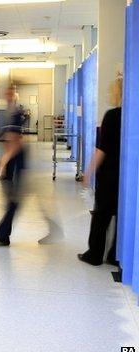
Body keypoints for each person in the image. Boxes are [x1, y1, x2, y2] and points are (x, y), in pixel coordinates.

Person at [78, 75, 124, 266]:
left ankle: (95, 254)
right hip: (126, 176)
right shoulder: (132, 116)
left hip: (109, 175)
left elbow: (101, 150)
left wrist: (88, 173)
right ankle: (116, 255)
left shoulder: (112, 116)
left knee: (101, 215)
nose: (108, 93)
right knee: (122, 214)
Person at [0, 86, 27, 247]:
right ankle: (2, 235)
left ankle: (1, 236)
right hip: (14, 161)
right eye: (6, 92)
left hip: (16, 160)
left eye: (11, 93)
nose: (7, 95)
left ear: (15, 94)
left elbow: (14, 144)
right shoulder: (10, 112)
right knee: (13, 200)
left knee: (13, 201)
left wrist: (2, 163)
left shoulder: (15, 113)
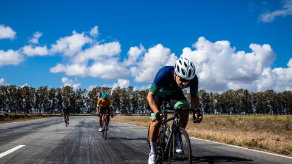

#####

■ **EXERCISE INSTRUCTIONS**
Write the entries out again word for word. Omit all pictures from them.

■ **EXPECTED OUTPUT**
Body keypoints for each person in the image. Boxes are [x1, y1, x2, y2] and points are (x, y), in pixel coordinates.

Person at [78, 75, 124, 266]:
left ankle: (95, 254)
right hip: (126, 176)
right shoulder: (132, 116)
left hip: (109, 175)
left elbow: (101, 150)
left wrist: (88, 173)
right ankle: (116, 255)
left shoulder: (112, 116)
left knee: (101, 215)
nose: (108, 93)
right knee: (122, 214)
Person at [0, 86, 27, 247]:
right ankle: (2, 235)
left ankle: (1, 236)
right hip: (14, 161)
right eye: (6, 92)
left hip: (16, 160)
left eye: (11, 93)
nose: (7, 95)
left ear: (15, 94)
left elbow: (14, 144)
right shoulder: (10, 112)
right knee: (13, 200)
left knee: (13, 201)
left wrist: (2, 163)
left shoulder: (15, 113)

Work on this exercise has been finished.